What stands out to you about DL Jonathan Greenard?
"I would say Jonathan (Greenard), he's a smaller guy, but he has a lot of power behind him. A lot of different, versatility of moves. So when you go against Jonathan, you can't just think you're going to see the same thing over and over. He kind of keeps you on your toes a little bit. The thing about Jonathan, he's a great guy and he plays hard. I think that's why last year he had so much success when he was on the field because he played hard day-in and day-out."
Have you seen much change with OC Pep Hamilton and the rushing attack?
"Pep (Hamilton) is going to surprise a lot of people. He calls some good plays. But I think overall, really, I think it started with the offensive line coach, coach (George) Warhop too. It's the mentality. Coach (Warhop) told us what he expects from us, ask day-in, day-out, we go out and practice. He has not shortened; he only extends what he wants from us and he holds us to the higher standard no matter if you're Laremy Tunsil or whether you're a rookie in Kenyon Green.
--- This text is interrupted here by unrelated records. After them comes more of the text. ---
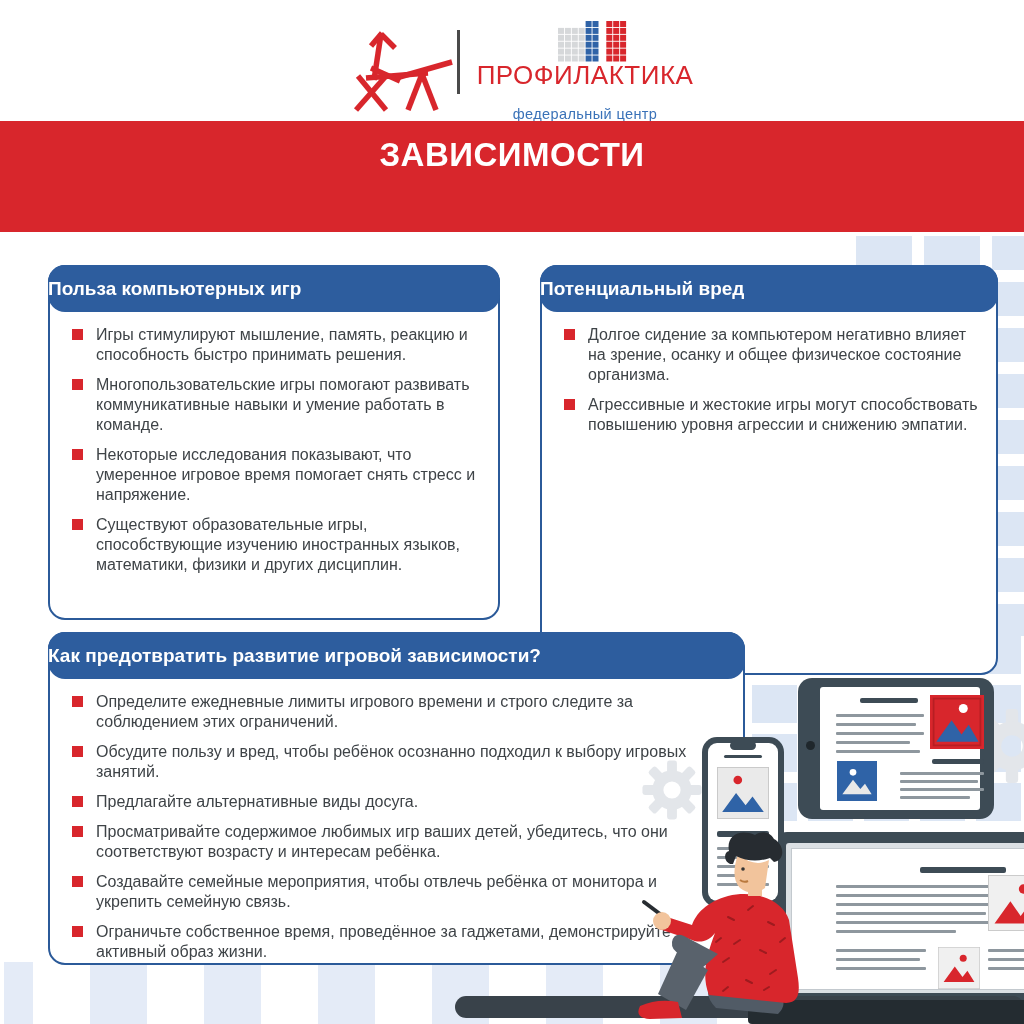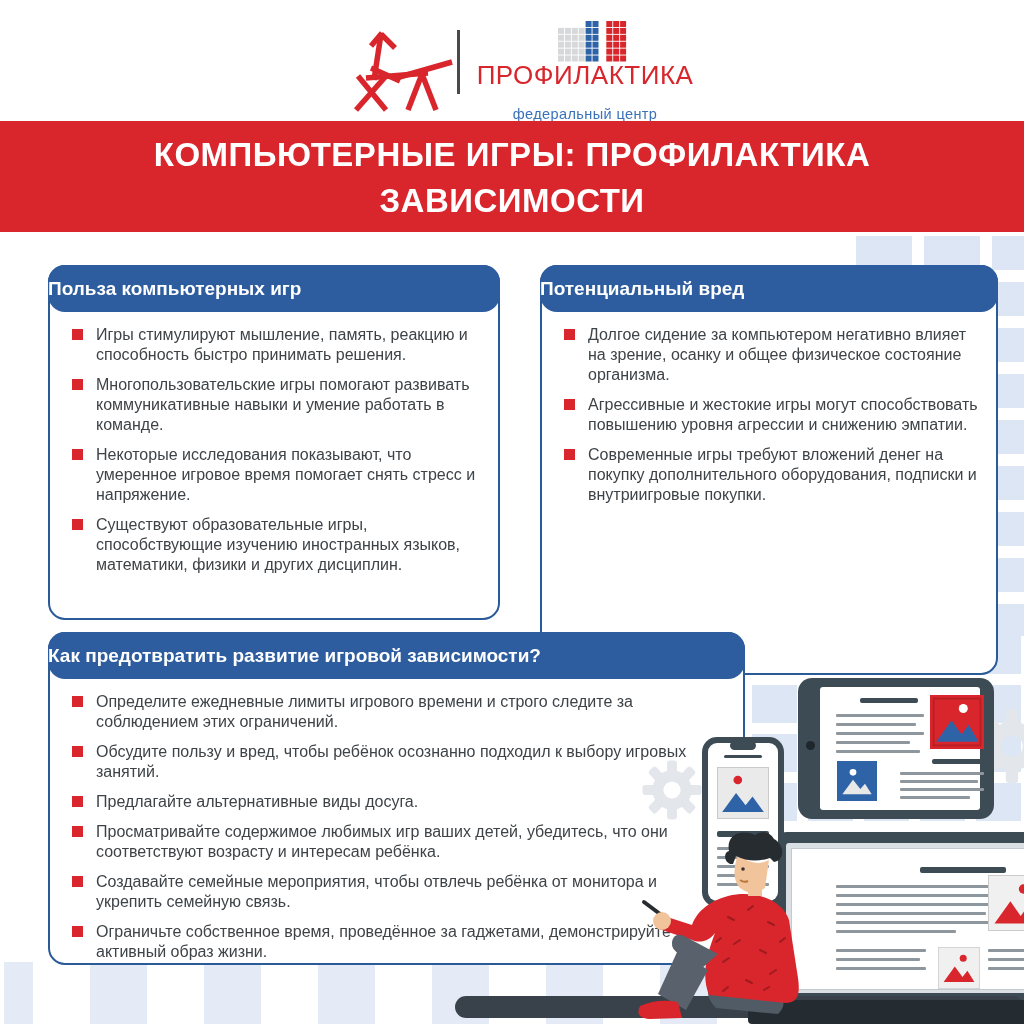--- a/index.html
+++ b/index.html
@@ -152,21 +152,20 @@
         <rect x="34.5" y="34.5" width="6" height="6" fill="#2f63a7"></rect>
         <rect x="48.300000000000004" y="34.5" width="6" height="6" fill="#d8262c"></rect>
         <rect x="55.2" y="34.5" width="6" height="6" fill="#d8262c"></rect>
         <rect x="62.1" y="34.5" width="6" height="6" fill="#d8262c"></rect>
       </svg>
     <div class="brand-name">ПРОФИЛАКТИКА</div>
     <div class="brand-subtitle">федеральный центр</div>
   </div>
 
   <div class="banner">
-    <div>КОМПЬЮТЕРНЫЕ ИГРЫ: ПРОФИЛАКТИКА</div>
     <div>ЗАВИСИМОСТИ</div>
   </div>
 
   <section class="card card-benefits">
     <div class="card-header">Польза компьютерных игр</div>
     <div class="card-body">
       <div class="item">
           <span class="bullet"></span>
           <span class="item-text">Игры стимулируют мышление, память, реакцию и способность быстро принимать решения.</span>
         </div>
@@ -188,24 +187,20 @@
   <section class="card card-harm">
     <div class="card-header">Потенциальный вред</div>
     <div class="card-body">
       <div class="item">
           <span class="bullet"></span>
           <span class="item-text">Долгое сидение за компьютером негативно влияет на зрение, осанку и общее физическое состояние организма.</span>
         </div>
       <div class="item">
           <span class="bullet"></span>
           <span class="item-text">Агрессивные и жестокие игры могут способствовать повышению уровня агрессии и снижению эмпатии.</span>
-        </div>
-      <div class="item">
-          <span class="bullet"></span>
-          <span class="item-text">Современные игры требуют вложений денег на покупку дополнительного оборудования, подписки и внутриигровые покупки.</span>
         </div>
     </div>
   </section>
 
   <section class="card card-prevention">
     <div class="card-header">Как предотвратить развитие игровой зависимости?</div>
     <div class="card-body">
       <div class="item">
           <span class="bullet"></span>
           <span class="item-text">Определите ежедневные лимиты игрового времени и строго следите за соблюдением этих ограничений.</span>

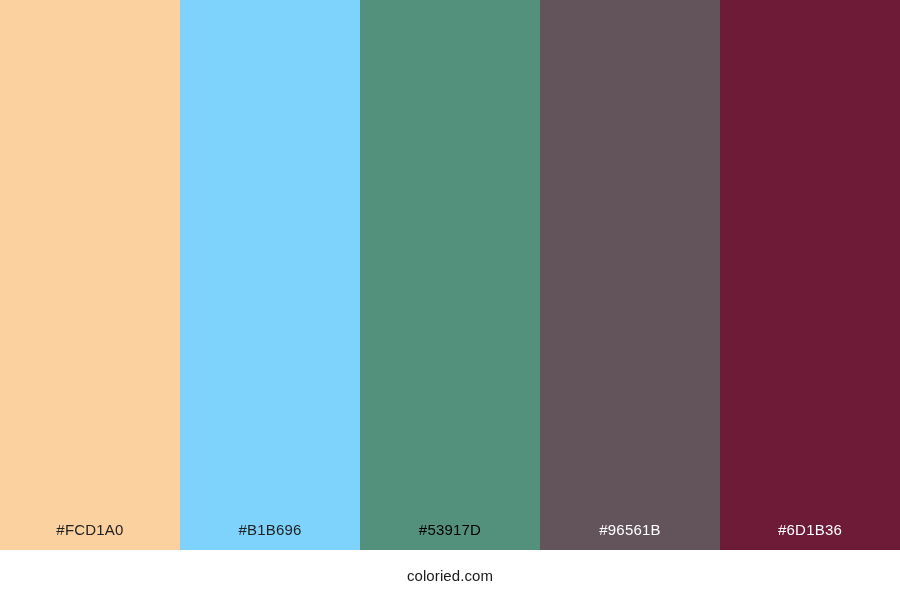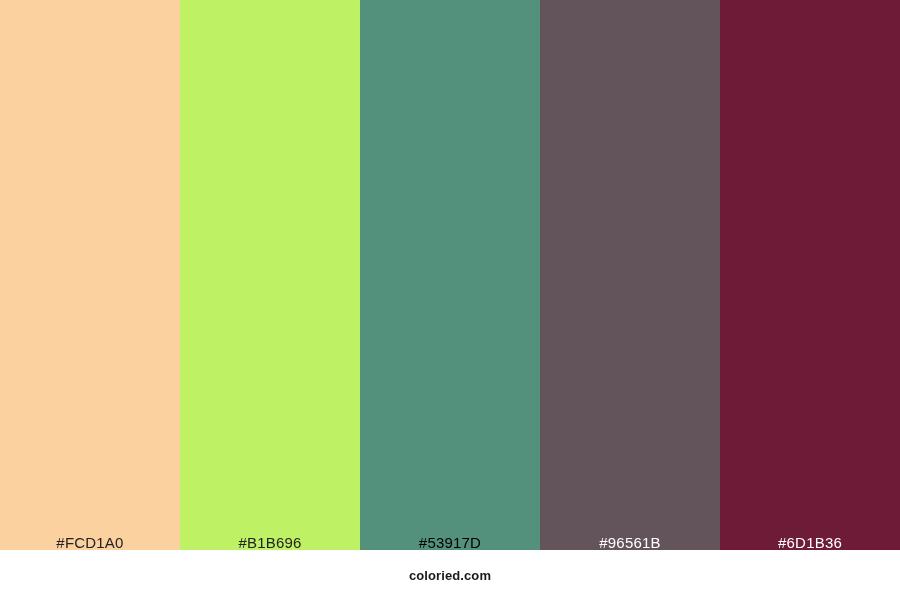--- a/index.html
+++ b/index.html
@@ -44,60 +44,61 @@
   }
 
   .swatch-label {
     display: block;
     width: 100%;
     text-align: center;
     font-size: 15px;
     font-weight: 400;
     letter-spacing: 0.2px;
     line-height: 1;
+    padding-bottom: 13px;
     white-space: nowrap;
     user-select: none;
   }
 
   .label-dark  { color: #222222; }
   .label-light { color: #ffffff; }
 
   
   #footer-bar {
     width: 900px;
     height: 50px;
     flex: 0 0 50px;
     background: #ffffff;
     display: flex;
     align-items: center;
     justify-content: center;
   }
 
   #footer-brand {
-    font-size: 13px;
-    font-weight: bold;
+    font-size: 15px;
+    font-weight: normal;
     color: #1a1a1a;
     letter-spacing: 0.1px;
     line-height: 1;
     white-space: nowrap;
     user-select: none;
   }
 </style>
 </head>
 <body>
 
 <div id="palette-page">
 
   <div id="swatch-strip">
 
     <div class="swatch" style="background-color: rgb(252, 209, 160);">
       <span class="swatch-label label-dark" style="color: rgb(34, 34, 34);">#FCD1A0</span>
     </div>
 
-    <div class="swatch" style="background-color: #bef264;">
+    <div class="swatch" style="background-color: #7dd3fc;">
       <span class="swatch-label label-dark" style="color: rgb(34, 34, 34);">#B1B696</span>
     </div>
 
     <div class="swatch" style="background-color: rgb(83, 145, 125);">
       <span class="swatch-label label-light" style="color: #000000;">#53917D</span>
     </div>
 
     <div class="swatch" style="background-color: rgb(99, 84, 91);">
       <span class="swatch-label label-light" style="color: rgb(255, 255, 255);">#96561B</span>
     </div>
He treats everybody the same and holds us to a higher standard, and so I think that's going to help this group improve in the run game, have a nasty, physical mentality and I think that should help the offense."
You and OL Laremy Tunsil have talked about being a great tackle tandem for every year you've been here. Is this the year where you feel you can make that happen?
"No doubt. No doubt. I do."
What was your reaction to the narrative that you weren't playing right tackle?
"I really don't pay attention. Of course, you see it and people tag you in it but I really don't pay attention. I only worry about what's going on in this building and whatever I can do to help my team and what I put on film. When everyone gets to talking and doing all this, I don't really pay attention. I think it's funny, actually, I mean, I just worry about what I can do day-in and day-out on the field to keep my job and play my job to the most full potential."
What do you think of QB Davis Mills' mustache?
"I like the mustache. I think it's a good look on him."
How has the chemistry started to gel for the offensive line?
"A.J. (Cann) is an older vet. I think having him beside me is helping me out a lot because there's stuff that he may see, I don't see, and me being a young player being moved around the offensive line a lot. I think there's stuff I've been able to teach him, we just learn from each other. I think getting all these reps in together, building this camaraderie with him day-in and day-out, I know I'm going to like playing beside A.J. (Cann), but him being an addition to this team is going to help this offensive line a lot."